### [Activity]
Transcribe each record exactly, but omit pictures.

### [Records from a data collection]
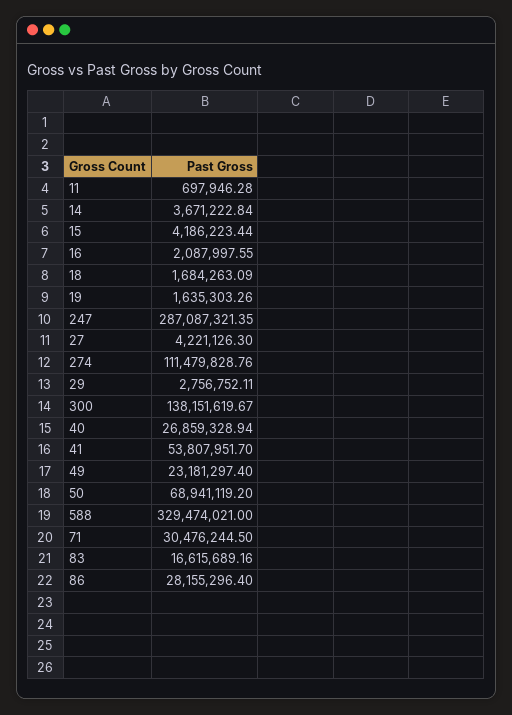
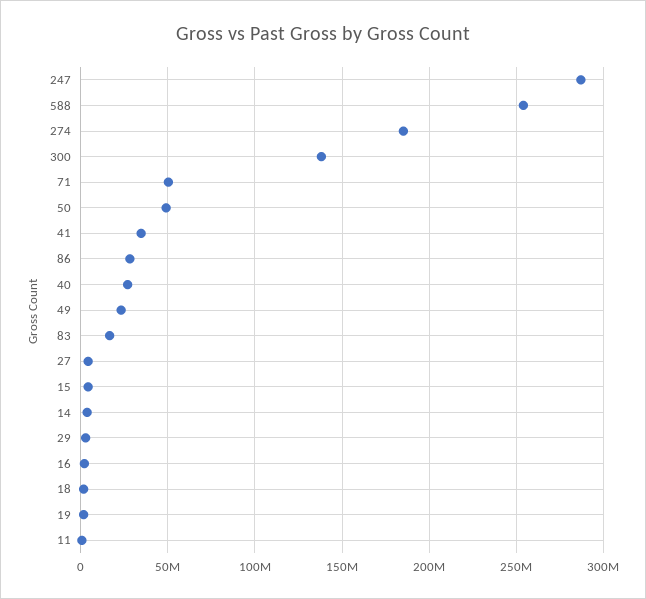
274: 111479828.76 -> 185000000
41: 53807951.7 -> 35000000
50: 68941119.2 -> 50000000
588: 329474021 -> 255000000
71: 30476244.5 -> 50000000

### [Problem solution]
274: 111479828.76 -> 185000000
41: 53807951.7 -> 35000000
50: 68941119.2 -> 50000000
588: 329474021 -> 255000000
71: 30476244.5 -> 50000000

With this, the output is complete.